Apps World North America: Day 1 Recap
by Ryan MacInnis
Cross-posted with permission from Digital Disruption
After eight hours of panels, startup and app presentations, and a keynote by Apple co-founder Steve Wozniak, day 1 of Apps World North America is complete. Here are some of the highlights:
Right off the bat, Wozniak urged the crowd of about 8,000 to really think about what it means to be innovative. He pointed out that IBM had claimed to have been an innovative brand for 20 years, but more groundbreaking creations were happening at Apple in a month's time. What stood out most about his keynote for me were his insights about about wearable technology and the goal to provide a great digital experience that transcended the product itself.

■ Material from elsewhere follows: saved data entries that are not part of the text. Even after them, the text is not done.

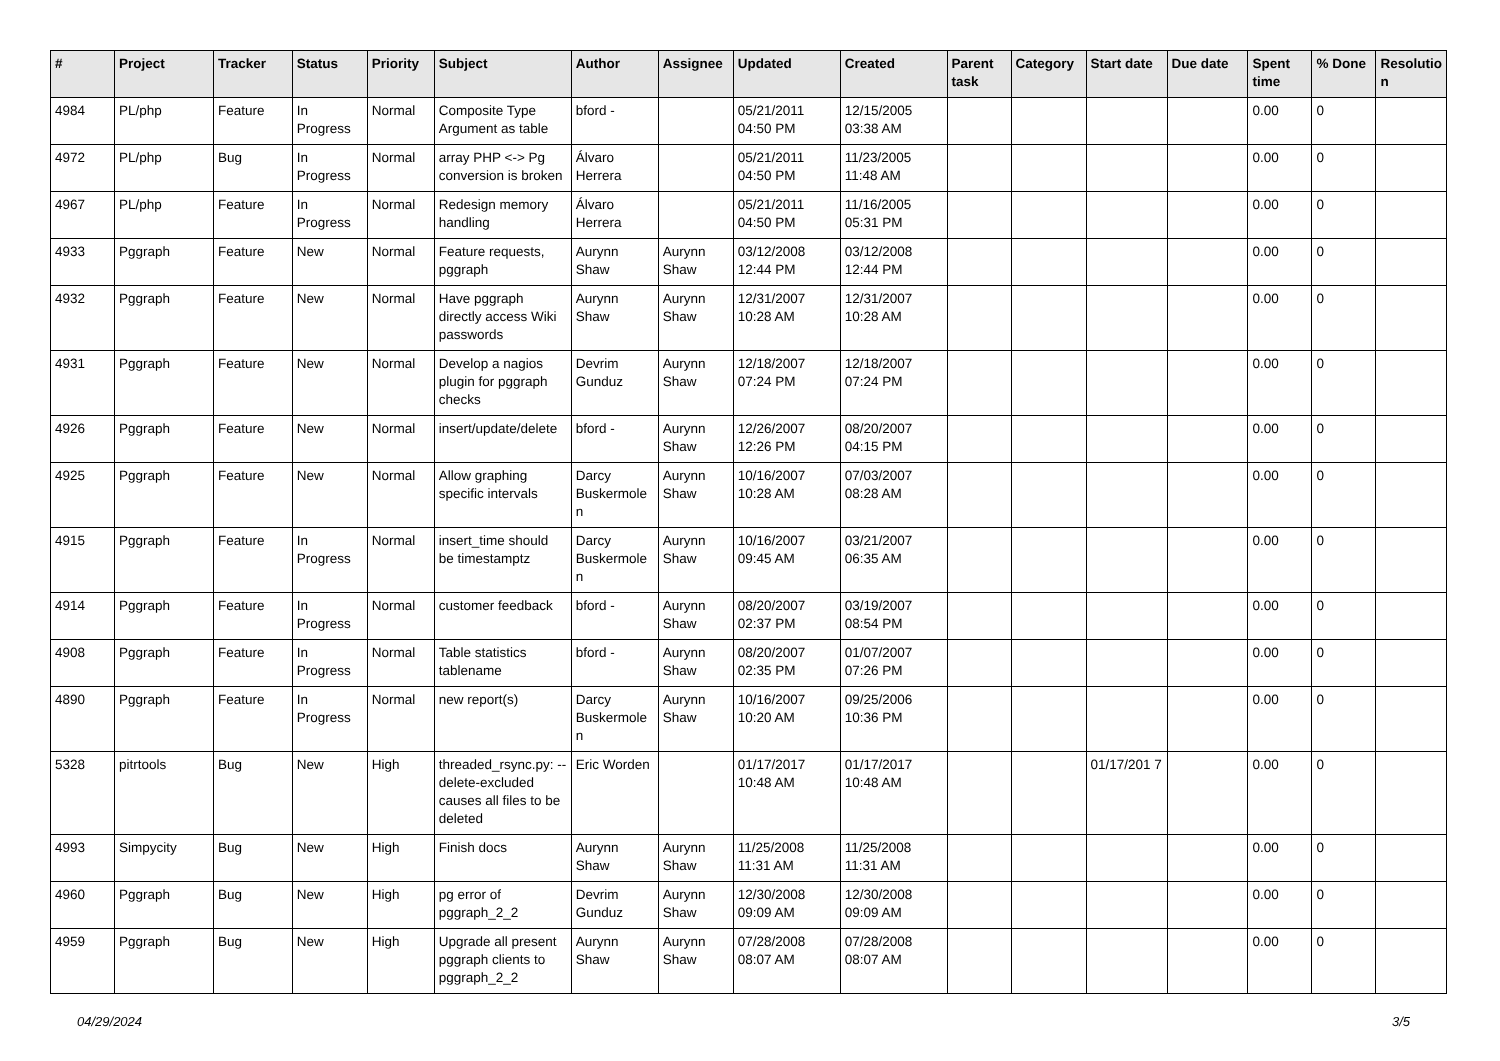| # | Project | Tracker | Status | Priority | Subject | Author | Assignee | Updated | Created | Parent task | Category | Start date | Due date | Spent time | % Done | Resolutio n |
| --- | --- | --- | --- | --- | --- | --- | --- | --- | --- | --- | --- | --- | --- | --- | --- | --- |
| 4984 | PL/php | Feature | In Progress | Normal | Composite Type Argument as table | bford - | | 05/21/2011 04:50 PM | 12/15/2005 03:38 AM | | | | | 0.00 | 0 | |
| 4972 | PL/php | Bug | In Progress | Normal | array PHP <-> Pg conversion is broken | Álvaro Herrera | | 05/21/2011 04:50 PM | 11/23/2005 11:48 AM | | | | | 0.00 | 0 | |
| 4967 | PL/php | Feature | In Progress | Normal | Redesign memory handling | Álvaro Herrera | | 05/21/2011 04:50 PM | 11/16/2005 05:31 PM | | | | | 0.00 | 0 | |
| 4933 | Pggraph | Feature | New | Normal | Feature requests, pggraph | Aurynn Shaw | Aurynn Shaw | 03/12/2008 12:44 PM | 03/12/2008 12:44 PM | | | | | 0.00 | 0 | |
| 4932 | Pggraph | Feature | New | Normal | Have pggraph directly access Wiki passwords | Aurynn Shaw | Aurynn Shaw | 12/31/2007 10:28 AM | 12/31/2007 10:28 AM | | | | | 0.00 | 0 | |
| 4931 | Pggraph | Feature | New | Normal | Develop a nagios plugin for pggraph checks | Devrim Gunduz | Aurynn Shaw | 12/18/2007 07:24 PM | 12/18/2007 07:24 PM | | | | | 0.00 | 0 | |
| 4926 | Pggraph | Feature | New | Normal | insert/update/delete | bford - | Aurynn Shaw | 12/26/2007 12:26 PM | 08/20/2007 04:15 PM | | | | | 0.00 | 0 | |
| 4925 | Pggraph | Feature | New | Normal | Allow graphing specific intervals | Darcy Buskermole n | Aurynn Shaw | 10/16/2007 10:28 AM | 07/03/2007 08:28 AM | | | | | 0.00 | 0 | |
| 4915 | Pggraph | Feature | In Progress | Normal | insert_time should be timestamptz | Darcy Buskermole n | Aurynn Shaw | 10/16/2007 09:45 AM | 03/21/2007 06:35 AM | | | | | 0.00 | 0 | |
| 4914 | Pggraph | Feature | In Progress | Normal | customer feedback | bford - | Aurynn Shaw | 08/20/2007 02:37 PM | 03/19/2007 08:54 PM | | | | | 0.00 | 0 | |
| 4908 | Pggraph | Feature | In Progress | Normal | Table statistics tablename | bford - | Aurynn Shaw | 08/20/2007 02:35 PM | 01/07/2007 07:26 PM | | | | | 0.00 | 0 | |
| 4890 | Pggraph | Feature | In Progress | Normal | new report(s) | Darcy Buskermole n | Aurynn Shaw | 10/16/2007 10:20 AM | 09/25/2006 10:36 PM | | | | | 0.00 | 0 | |
| 5328 | pitrtools | Bug | New | High | threaded_rsync.py: --delete-excluded causes all files to be deleted | Eric Worden | | 01/17/2017 10:48 AM | 01/17/2017 10:48 AM | | | 01/17/201 7 | | 0.00 | 0 | |
| 4993 | Simpycity | Bug | New | High | Finish docs | Aurynn Shaw | Aurynn Shaw | 11/25/2008 11:31 AM | 11/25/2008 11:31 AM | | | | | 0.00 | 0 | |
| 4960 | Pggraph | Bug | New | High | pg error of pggraph_2_2 | Devrim Gunduz | Aurynn Shaw | 12/30/2008 09:09 AM | 12/30/2008 09:09 AM | | | | | 0.00 | 0 | |
| 4959 | Pggraph | Bug | New | High | Upgrade all present pggraph clients to pggraph_2_2 | Aurynn Shaw | Aurynn Shaw | 07/28/2008 08:07 AM | 07/28/2008 08:07 AM | | | | | 0.00 | 0 | |
04/29/2024 3/5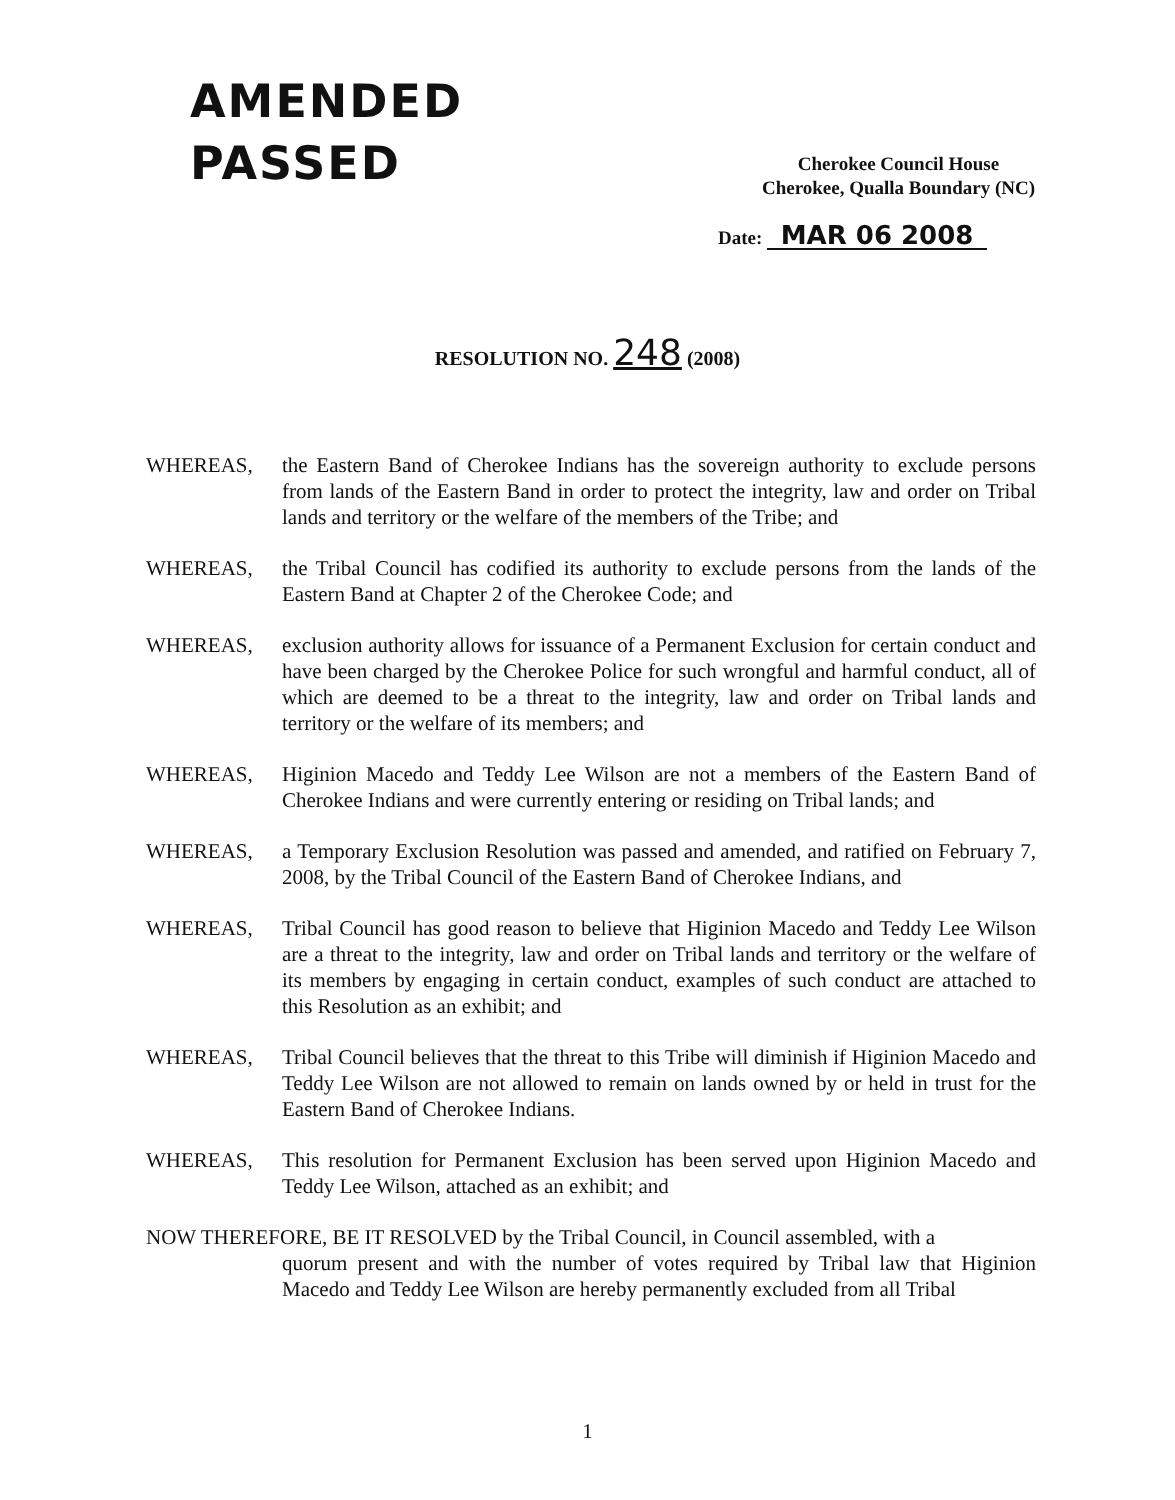AMENDED
PASSED
Cherokee Council House
Cherokee, Qualla Boundary (NC)
Date: MAR 06 2008
RESOLUTION NO. 248 (2008)
WHEREAS, the Eastern Band of Cherokee Indians has the sovereign authority to exclude persons from lands of the Eastern Band in order to protect the integrity, law and order on Tribal lands and territory or the welfare of the members of the Tribe; and
WHEREAS, the Tribal Council has codified its authority to exclude persons from the lands of the Eastern Band at Chapter 2 of the Cherokee Code; and
WHEREAS, exclusion authority allows for issuance of a Permanent Exclusion for certain conduct and have been charged by the Cherokee Police for such wrongful and harmful conduct, all of which are deemed to be a threat to the integrity, law and order on Tribal lands and territory or the welfare of its members; and
WHEREAS, Higinion Macedo and Teddy Lee Wilson are not a members of the Eastern Band of Cherokee Indians and were currently entering or residing on Tribal lands; and
WHEREAS, a Temporary Exclusion Resolution was passed and amended, and ratified on February 7, 2008, by the Tribal Council of the Eastern Band of Cherokee Indians, and
WHEREAS, Tribal Council has good reason to believe that Higinion Macedo and Teddy Lee Wilson are a threat to the integrity, law and order on Tribal lands and territory or the welfare of its members by engaging in certain conduct, examples of such conduct are attached to this Resolution as an exhibit; and
WHEREAS, Tribal Council believes that the threat to this Tribe will diminish if Higinion Macedo and Teddy Lee Wilson are not allowed to remain on lands owned by or held in trust for the Eastern Band of Cherokee Indians.
WHEREAS, This resolution for Permanent Exclusion has been served upon Higinion Macedo and Teddy Lee Wilson, attached as an exhibit; and
NOW THEREFORE, BE IT RESOLVED by the Tribal Council, in Council assembled, with a
quorum present and with the number of votes required by Tribal law that Higinion Macedo and Teddy Lee Wilson are hereby permanently excluded from all Tribal
1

“When we first started building our products, we actually hired an agency that helped us understand that the look and feel of those products needed to be as important as the functionality itself," he said. "But I think we’re always going to want something physical to go along with the technological advancements that make our lives easier.”
Not surprising, personalization, omnichannel marketing, app development, social and creating great digital experiences through mobile were hot topics today. Some of the apps that impressed me the most included:
This app brings parking sensors, parking data and analytics to mobile users to help them find places to park their car. Let's say you wanted to take a trip into your local city for the day, but you aren't sure how parking is going to be. Well, thanks to these parking sensors, you'll be able to see the location, rates and quantity of spots in a certain area. I'm sure we'll be seeing this type of technology be implemented in the next series of "smart" cars.
LifeSaver is really neat because it solves one simple problem: operating your mobile device and driving. How many times have you been driving and you get a text or phone call, but choose you respond just to let the person on the other end know that you can't respond. It happens more than you think, and LifeSaver allows users to have parts of their phone disabled when the app senses car movement, and even goes as far as letting people know you're driving when they try to contact you. The company's founder came up with this idea to help his son be a more cautious driver when he got his license, but this app has the potential to have a vast impact on the safety of drivers today.
Ever watch a commercial on TV and wish that you could just buy it when you see it? Well, tvbay is looking to capitalize on that emotional decision to make an impulse buy. Now available in select parts of Europe, it works through an icon in the corner of the TV screen that will be shown during any program. By pressing the [OK] button on the remote control, the set-top box launches a menu allowing you to purchase the currently displayed goods or services. Heck, they've even implemented a betting feature for sporting events, but it's unlikely that that feature will make it to the states.